Paris, le mercredi 8 mars 2023 – Un journal britannique a publié des milliers de conversations privées entre Boris Johnson et Matt Hancock, ancien ministre de la Santé, révélant la manière parfois très politique de gérer la pandémie outre-Manche.
Les « Lockdown files » : c’est ainsi que le « Daily Telegraph », le quotidien britannique à l’origine de ces fuites, les a nommées. Il s’agit de milliers de messages WhatsApp échangés notamment entre Boris Johnson, ex-Premier ministre conservateur, et les membres de son gouvernement, à commencer par Matt Hancock, ministre de la Santé jusqu’en juin 2021.
Une fuite de plus de 100 000 messages
C'est la journaliste Isabel Oakeshott, du « Sunday Times », qui est à l'origine de ces révélations. Pour la rédaction de ses mémoires sur la pandémie, Matt Hancock lui avait confié pas moins de 100 000 conversations WhatsApp privées, à la condition qu'elle respecte un accord de confidentialité. Celle-ci a néanmoins décidé de tout transmettre au Daily Telegraph, qui a ensuite publié les éléments les plus intéressants. « L’enquête publique ne rendra pas ses conclusions avant une décennie ou plus. Nous pourrions avoir une nouvelle pandémie le mois prochain, l’année prochaine. Nous ne pouvons pas nous permettre d’attendre dix ans pour avoir ces réponses », explique Isabel Oakeshott.

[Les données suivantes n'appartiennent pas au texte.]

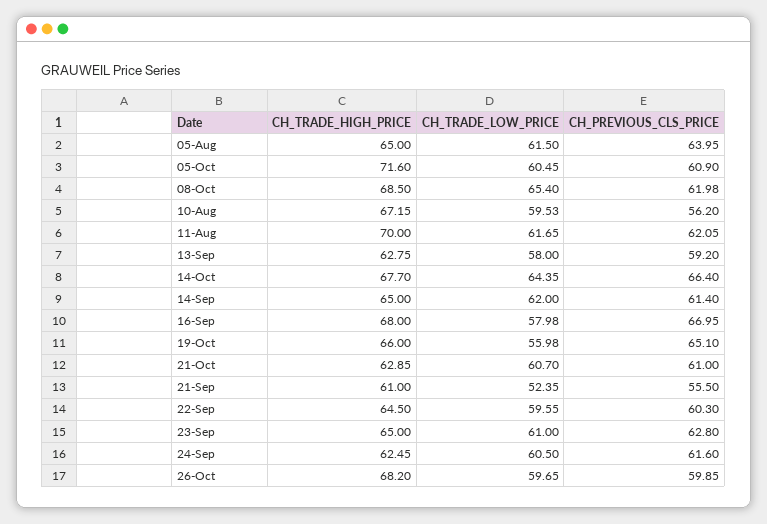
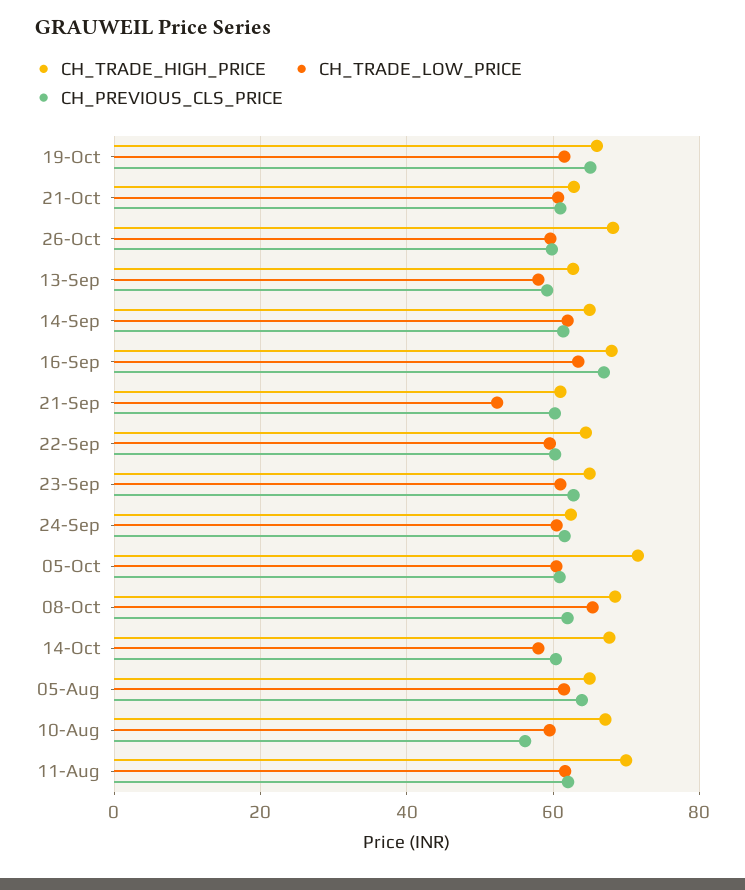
CH_TRADE_LOW_PRICE, 14-Oct: 64.35 -> 58
CH_PREVIOUS_CLS_PRICE, 14-Oct: 66.4 -> 60
CH_TRADE_LOW_PRICE, 16-Sep: 57.98 -> 64
CH_TRADE_LOW_PRICE, 19-Oct: 55.98 -> 62
CH_PREVIOUS_CLS_PRICE, 21-Sep: 55.5 -> 60

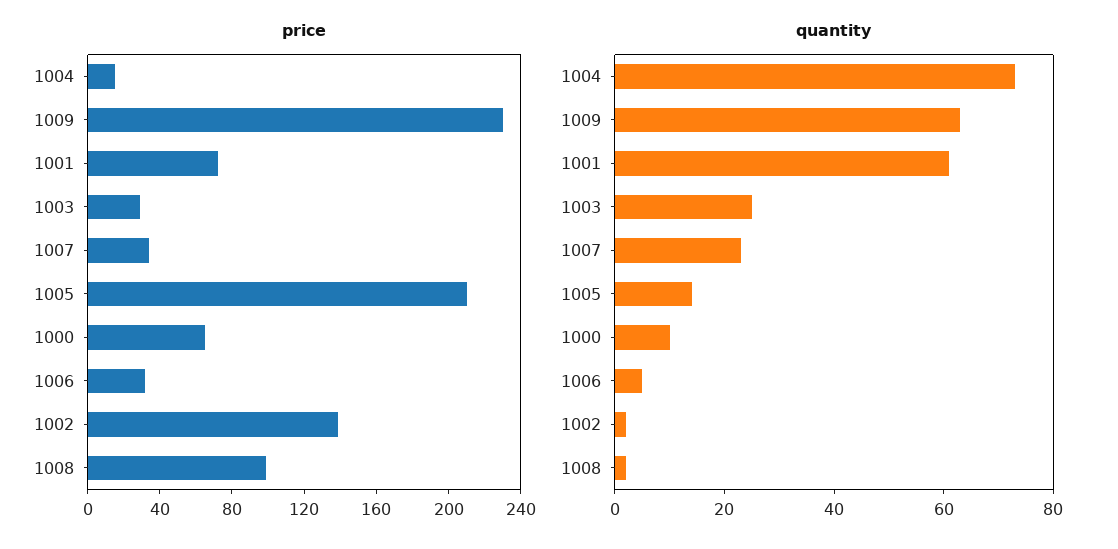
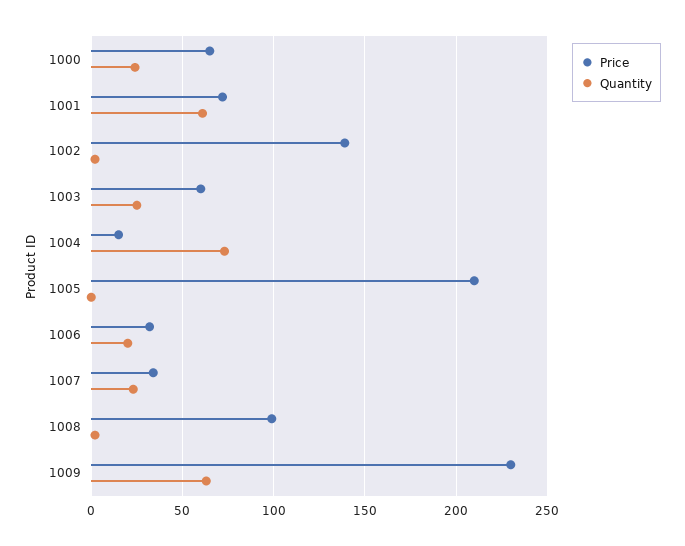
price, 1003: 30 -> 60
quantity, 1005: 15 -> 0
quantity, 1000: 10 -> 25
quantity, 1006: 5 -> 20

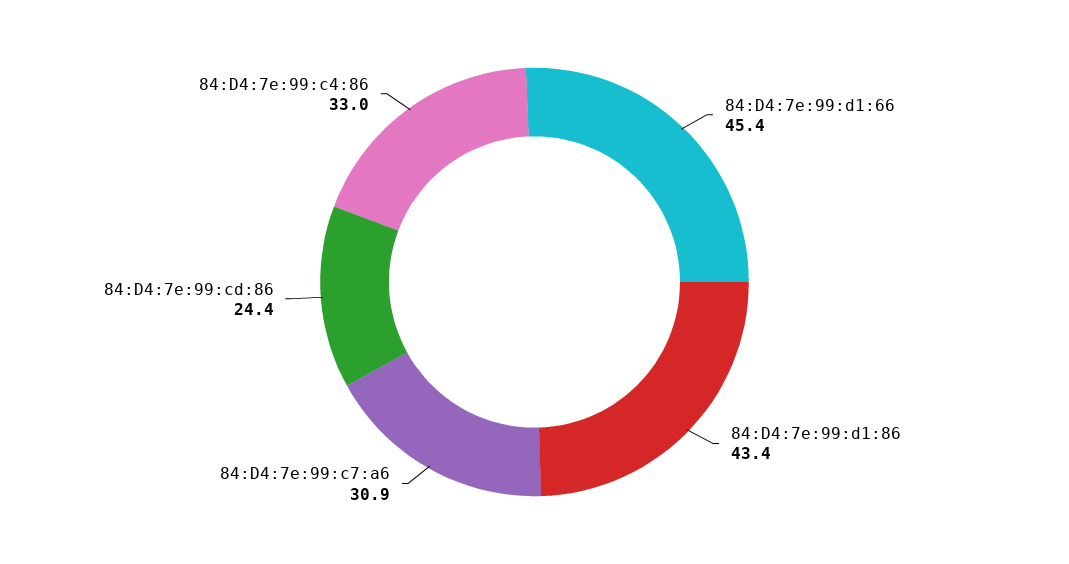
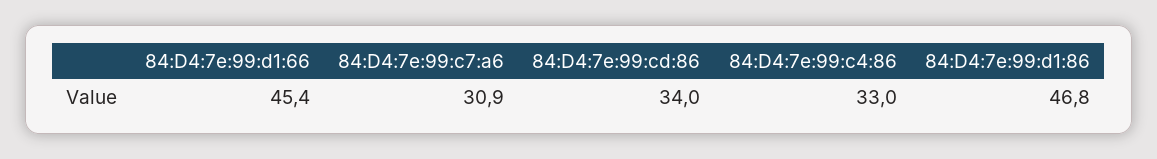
84:D4:7e:99:d1:86: 43.4 -> 46.8
84:D4:7e:99:cd:86: 24.4 -> 34

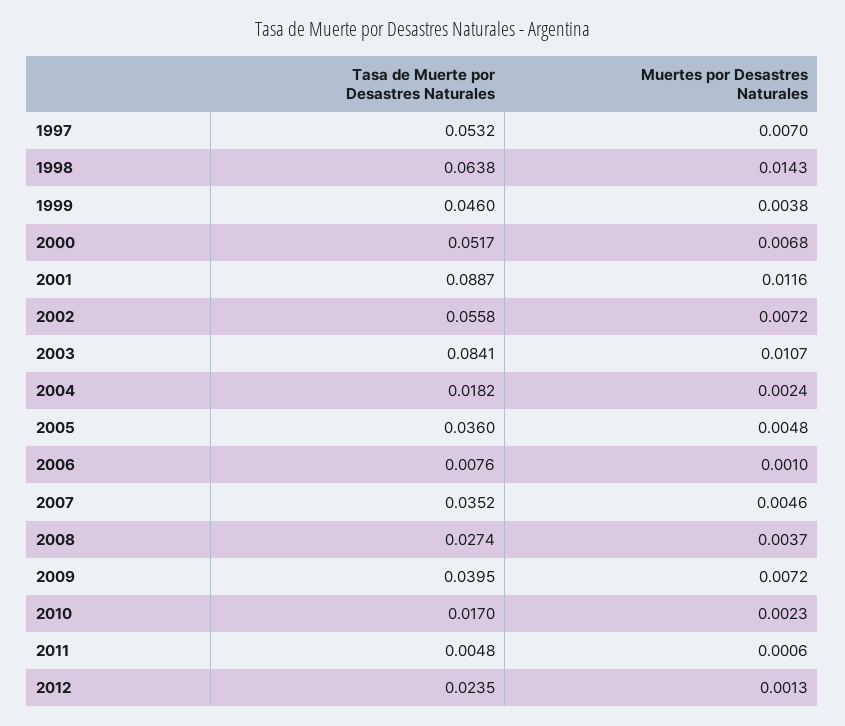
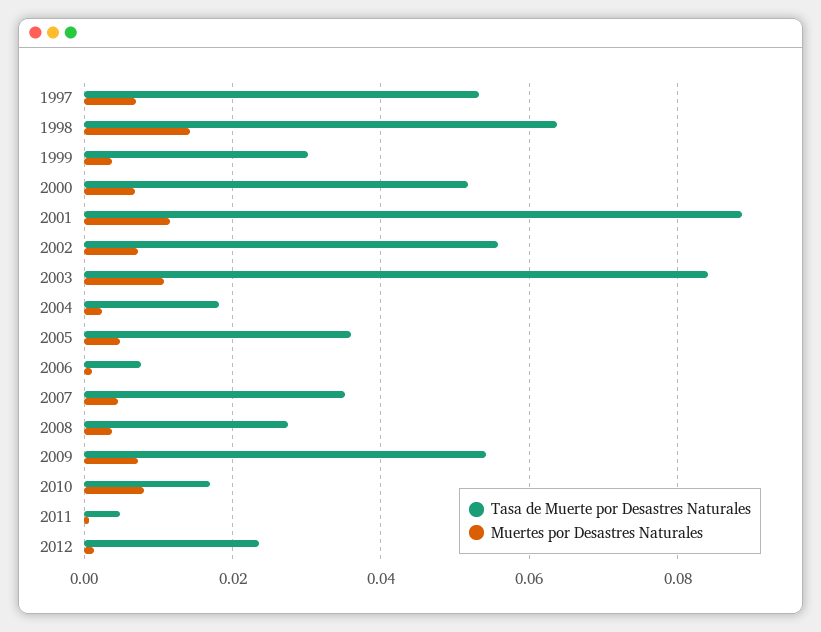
Tasa de Muerte por Desastres Naturales, 1999: 0.046 -> 0.03
Tasa de Muerte por Desastres Naturales, 2009: 0.0395 -> 0.054
Muertes por Desastres Naturales, 2010: 0.0023 -> 0.008

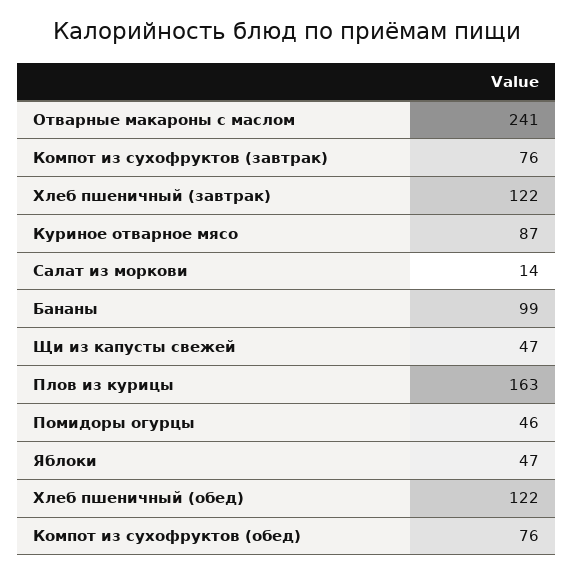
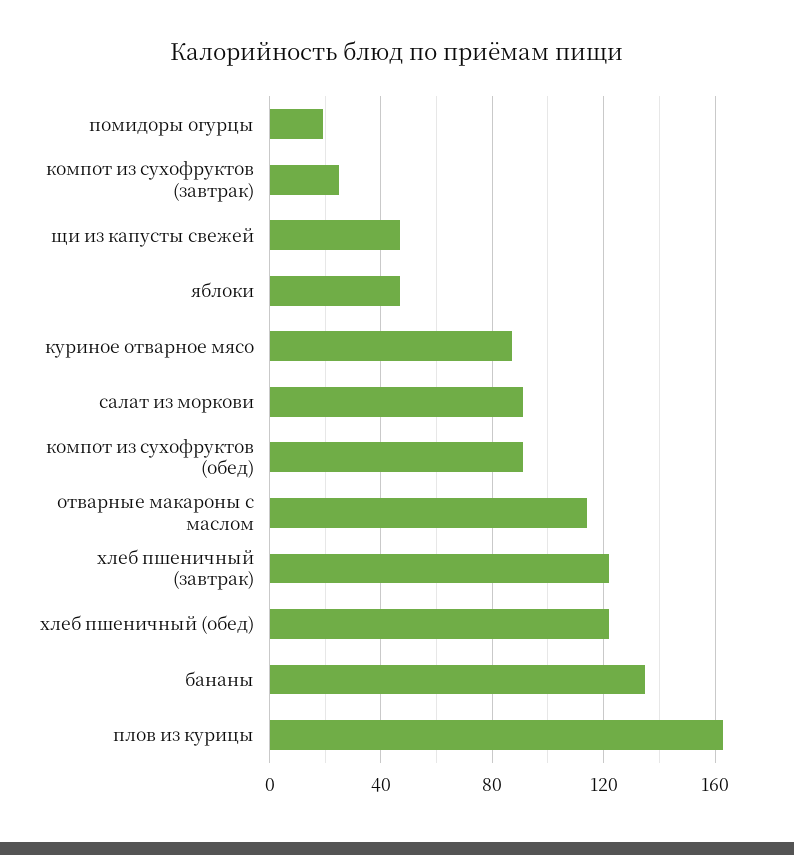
Отварные макароны с маслом: 241 -> 115
Компот из сухофруктов (завтрак): 76 -> 25
Салат из моркови: 14 -> 90
Бананы: 99 -> 135
Помидоры огурцы: 46 -> 20
Компот из сухофруктов (обед): 76 -> 90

Ces conversations révèlent de nombreux éléments particulièrement troublants sur la gestion de la pandémie outre-Manche, et montrent que le gouvernement britannique a parfois été plus animé par des considérations politiques que sanitaires ou médicales.
Des motivations qui interrogent
L’élément le plus compromettant pour l’ancien ministre de la Santé Matt Hancock est sans doute son refus de tester systématiquement les entrées en maison de retraite — une décision qui a provoqué la diffusion importante du Covid-19 chez les personnes âgées, et qui est responsable de la haute mortalité qu’a connue le Royaume-Uni au début de la pandémie. L’ancien ministre de la Santé a également négocié assez brutalement avec un député conservateur pour que celui-ci montre son soutien en faveur de nouvelles mesures pour lutter contre la pandémie. Matt Hancock a même menacé de bloquer le financement d’un centre pour enfants handicapés afin de forcer la main au député en question.
De même, ces « Lockdown Files » révèlent que le gouvernement anglais a décidé d’imposer le masque dans les couloirs des collèges et des lycées uniquement pour éviter une controverse avec le gouvernement écossais. Boris Johnson aurait également proposé à Chris Whitty, conseiller médical en chef pour le Royaume-Uni, de confiner seulement les plus de 65 ans après avoir lu un article de presse sur le sujet.
« Quand est-ce qu’on déploie le nouveau variant ? »
Enfin, ces conversations montrent comment le gouvernement britannique a tenté, de façon assez cynique, de jouer sur les peurs. « Quand est-ce qu’on déploie le nouveau variant ? », s’interroge Matt Hancock dans une conversation avec son conseiller média, Damon Poole. Le ministre de la Santé semble avoir voulu profiter de la souche Alpha du Covid — qui venait à l’époque d’être découverte — pour sa propre communication politique.
Matt Hancock est un habitué des faits, même s’il a plutôt utilisé ces techniques de communication pour que la population adopte et respecte les gestes barrières. En 2020, il avait ainsi affirmé que les médias devraient s’intéresser davantage à une étude publiée par l’université de Cambridge démontrant un taux de transmission élevé en Grande-Bretagne.
Ces révélations interrogent évidemment de nouveau sur la gestion de la pandémie au Royaume-Uni, qui a déjà été énormément critiquée ce qui a entraîné notamment la démission de Boris Johnson. La commission d’enquête publique, qui a débuté ses travaux au printemps 2022, n’est pourtant pas prête de rendre ses résultats, même si certains appellent déjà ses membres à tout faire pour qu'ils terminent avant la fin de l’année.